**Work order:** With the pictures left out, repeat every entry that follows exactly.

[Extracted material — start]

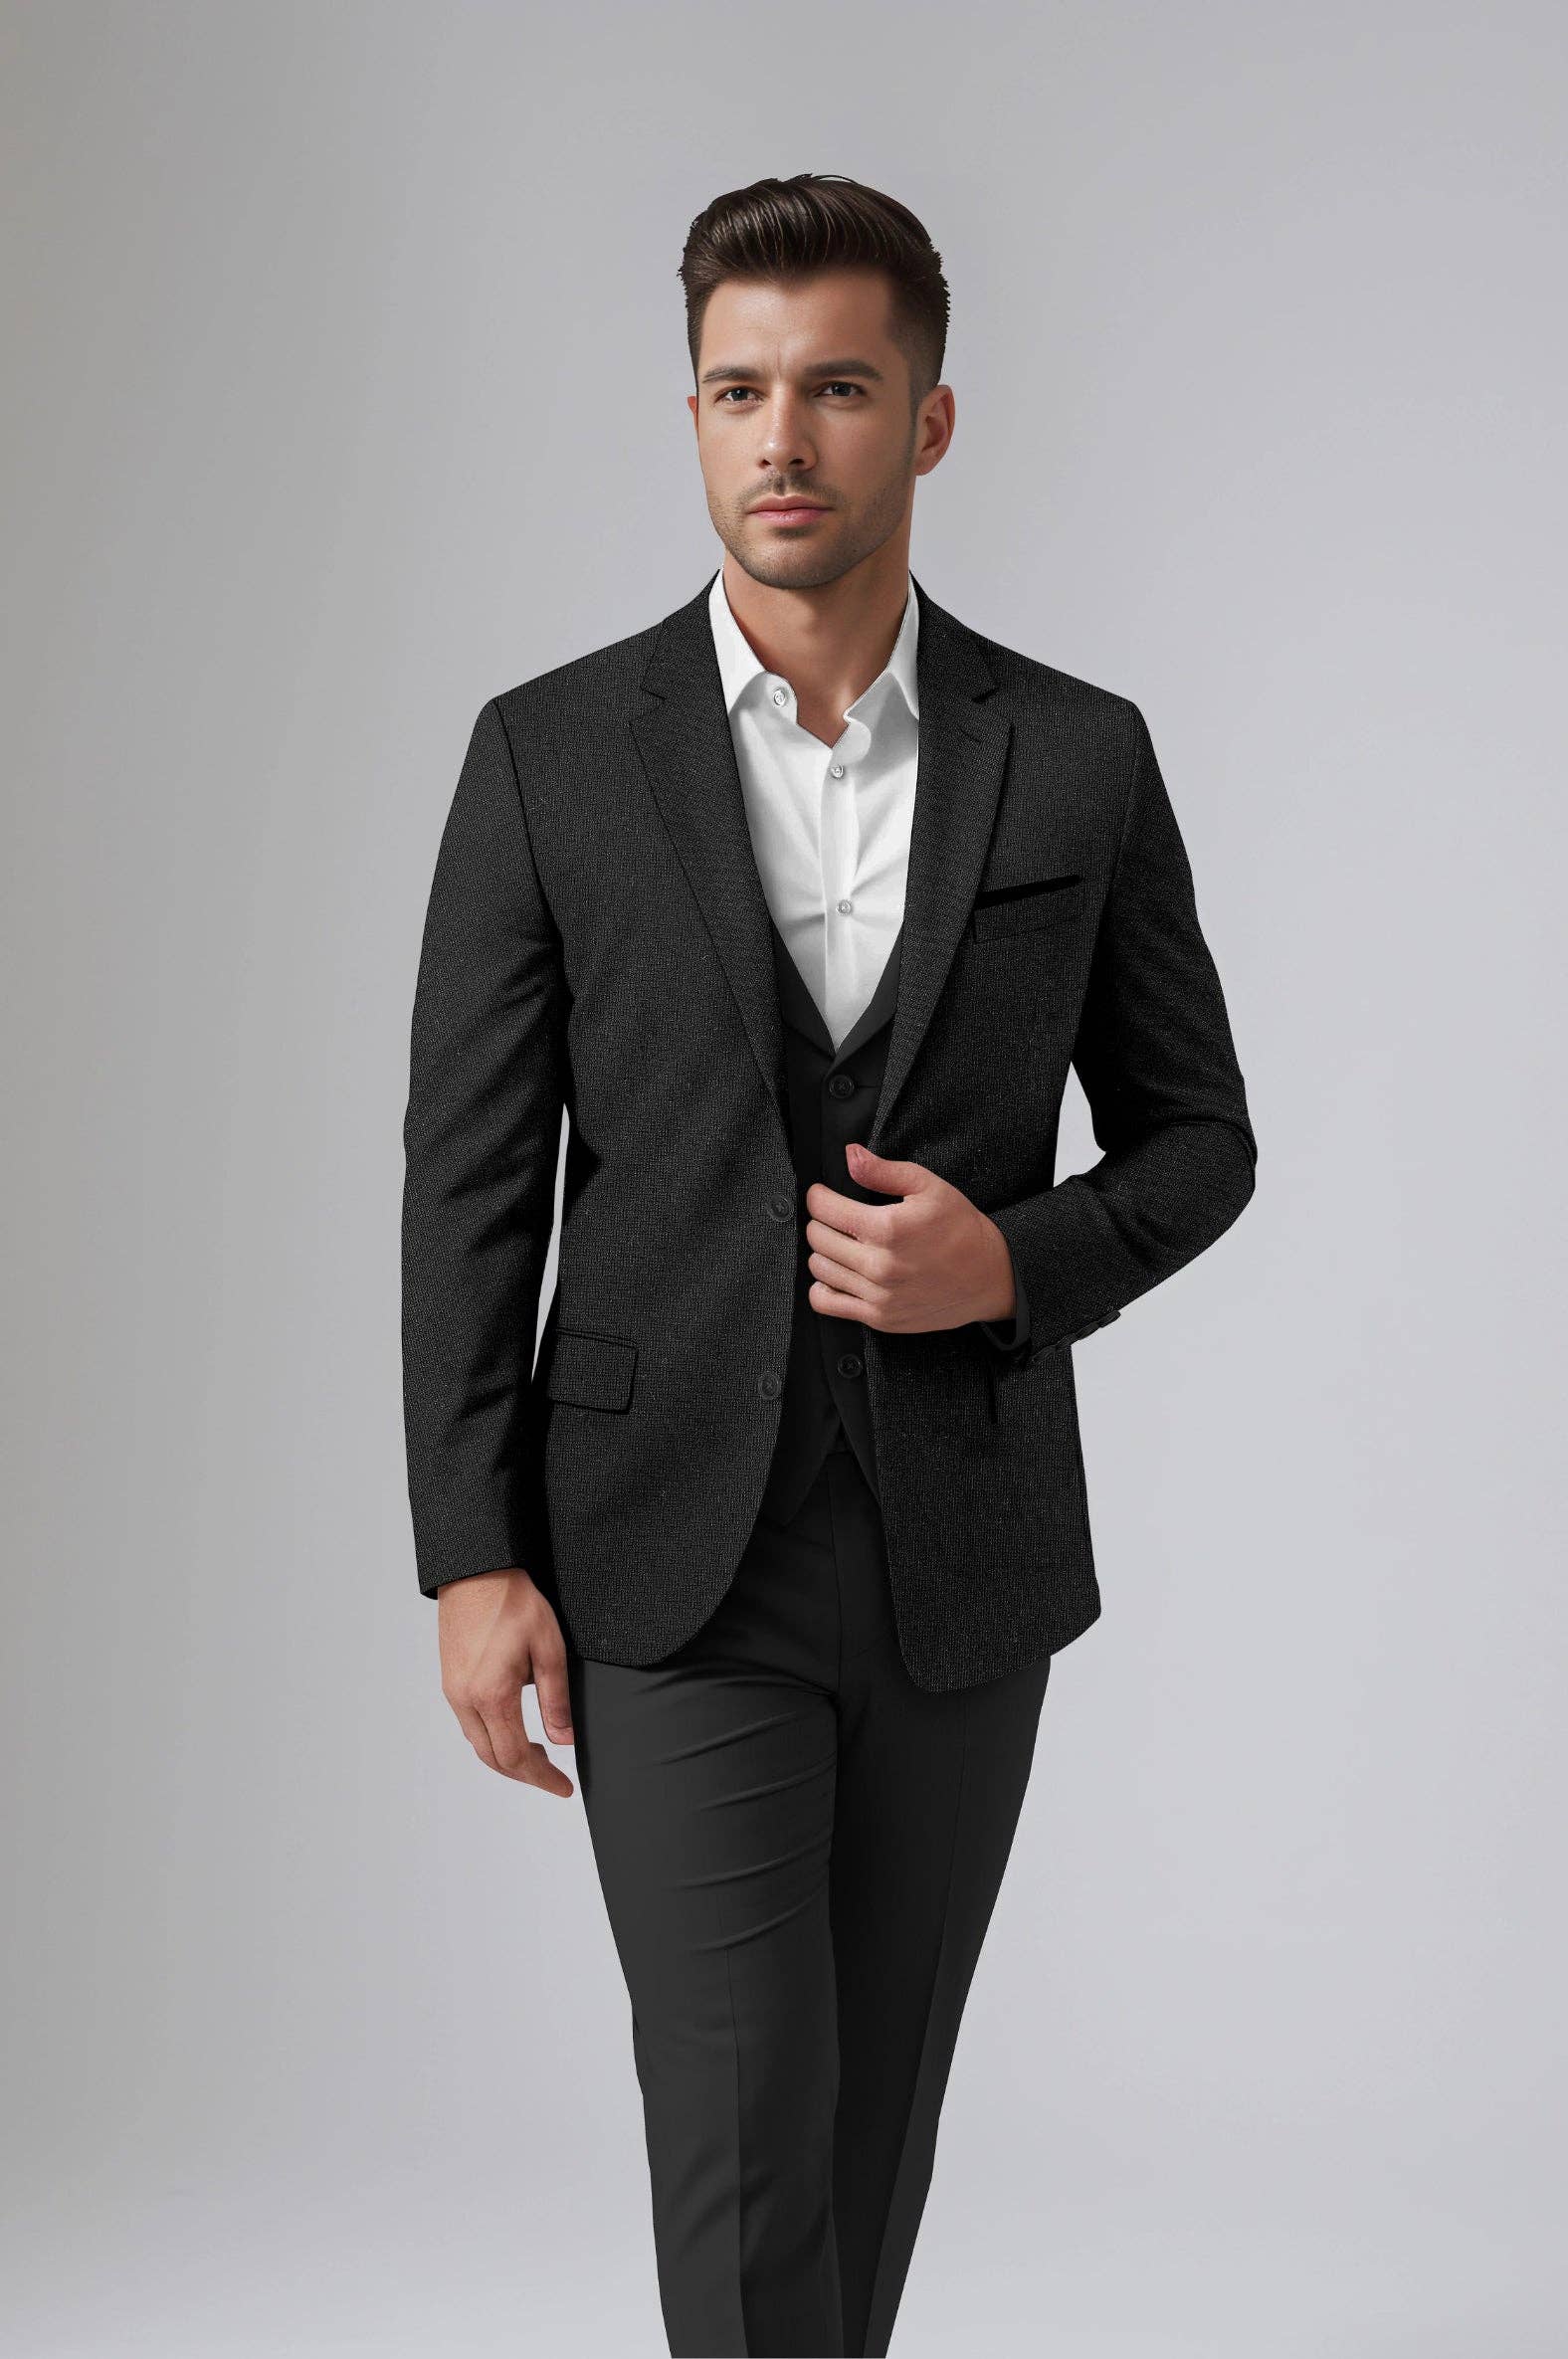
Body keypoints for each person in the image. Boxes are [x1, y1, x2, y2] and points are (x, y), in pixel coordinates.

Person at [401, 170, 1257, 2358]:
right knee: (743, 2124)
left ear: (928, 421)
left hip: (963, 1551)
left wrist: (1011, 1263)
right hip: (665, 1546)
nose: (780, 439)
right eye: (736, 391)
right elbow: (471, 1184)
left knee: (870, 2136)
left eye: (838, 390)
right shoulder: (548, 756)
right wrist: (469, 1552)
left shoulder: (1073, 753)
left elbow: (1200, 1142)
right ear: (693, 412)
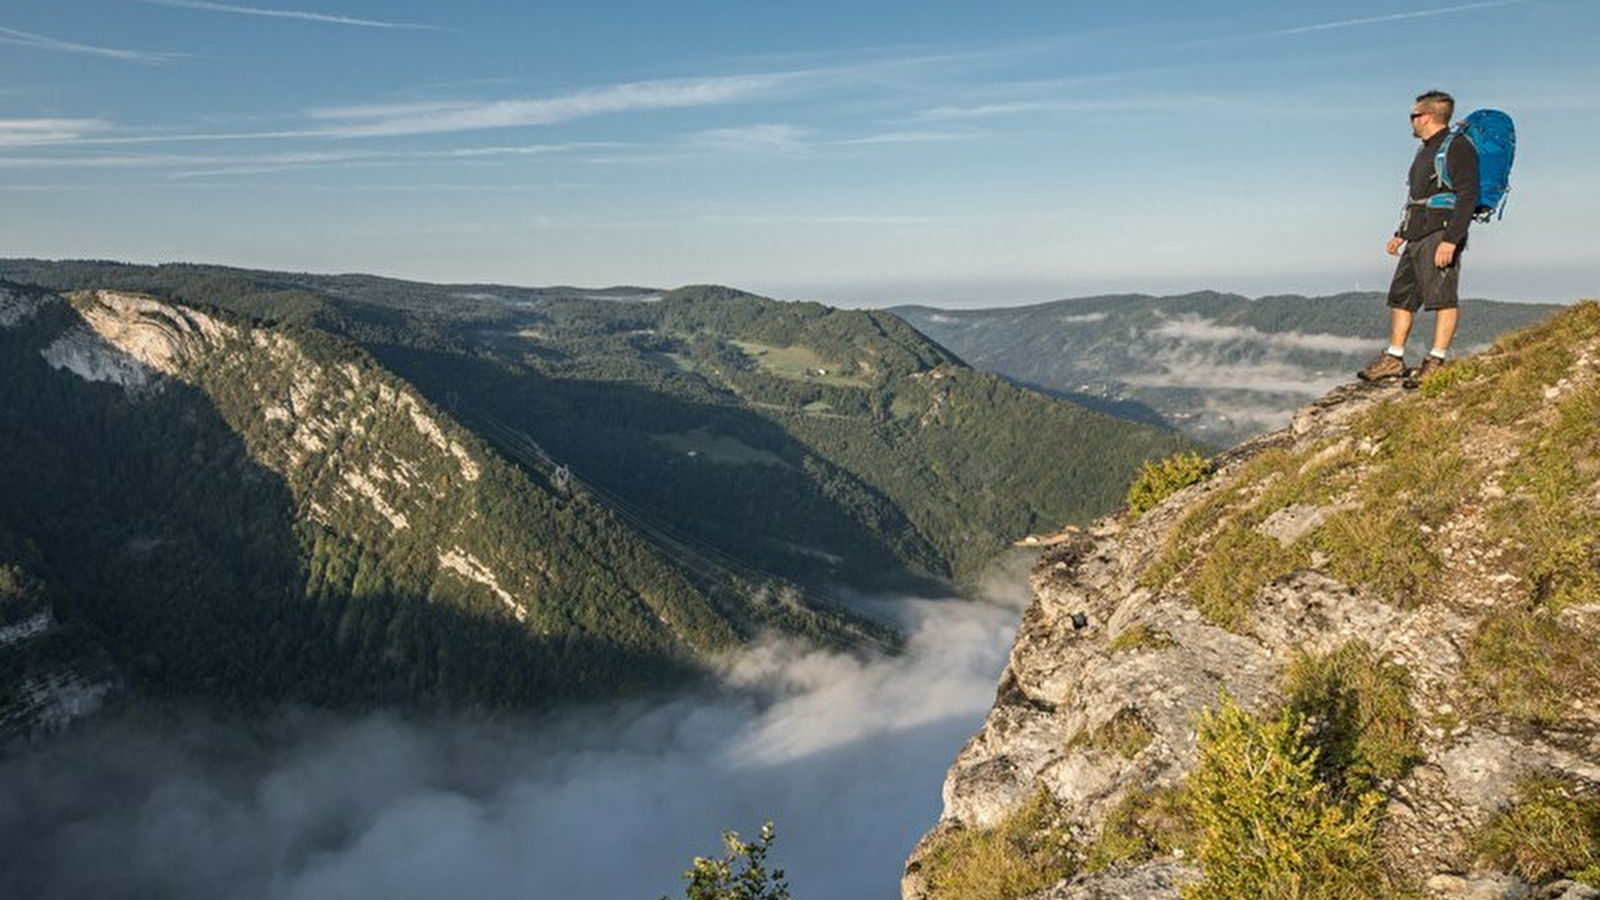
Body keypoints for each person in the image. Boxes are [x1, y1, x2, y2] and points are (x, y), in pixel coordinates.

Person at [1358, 89, 1479, 387]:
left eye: (1412, 116)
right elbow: (1420, 197)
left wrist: (1451, 240)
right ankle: (1394, 358)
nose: (1410, 121)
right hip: (1417, 235)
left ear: (1425, 117)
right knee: (1401, 297)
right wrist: (1401, 233)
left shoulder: (1457, 147)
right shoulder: (1426, 149)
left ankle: (1436, 359)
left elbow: (1468, 195)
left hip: (1441, 233)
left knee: (1443, 297)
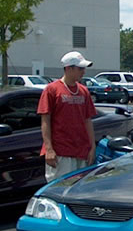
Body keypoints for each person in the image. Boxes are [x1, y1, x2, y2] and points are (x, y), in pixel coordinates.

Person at [38, 51, 97, 182]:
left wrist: (92, 147)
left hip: (82, 152)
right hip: (61, 152)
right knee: (61, 188)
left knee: (79, 188)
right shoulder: (52, 90)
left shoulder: (84, 91)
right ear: (69, 68)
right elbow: (45, 120)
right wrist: (49, 149)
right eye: (80, 68)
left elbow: (88, 120)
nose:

[Extracted material — finish]

**Response:**
Body keypoints for each person in the image. Boxes are [x1, y1, x2, y2] and points are (x, y), in pixel coordinates.

Person at [401, 170, 1257, 2358]:
right knee: (743, 2124)
left ear: (928, 421)
left hip: (963, 1551)
left wrist: (1011, 1263)
right hip: (665, 1546)
nose: (780, 439)
right eye: (736, 391)
right elbow: (471, 1184)
left knee: (870, 2136)
left eye: (838, 390)
right shoulder: (548, 756)
right wrist: (469, 1552)
left shoulder: (1073, 753)
left elbow: (1200, 1142)
right ear: (693, 412)
Body keypoints for each person in the image. Boxes are [x1, y1, x2, y2] and points are (x, y), in pixel coordinates.

Person at [1358, 89, 1479, 387]:
left eye: (1412, 116)
right elbow: (1420, 197)
left wrist: (1451, 240)
right ankle: (1394, 358)
nose: (1410, 121)
right hip: (1417, 235)
left ear: (1425, 117)
right knee: (1401, 297)
right wrist: (1401, 233)
left shoulder: (1457, 147)
right shoulder: (1426, 149)
left ankle: (1436, 359)
left elbow: (1468, 195)
left hip: (1441, 233)
left knee: (1443, 297)
Body keypoints for each person in the image. Boxes are [x1, y1, x2, y2] and points are (x, y), in pixel coordinates.

Person at [38, 51, 97, 182]:
left wrist: (92, 147)
left hip: (82, 152)
right hip: (61, 152)
right knee: (61, 188)
left knee: (79, 188)
right shoulder: (52, 90)
left shoulder: (84, 91)
right ear: (69, 68)
right elbow: (45, 120)
right wrist: (49, 149)
right eye: (80, 68)
left elbow: (88, 120)
nose:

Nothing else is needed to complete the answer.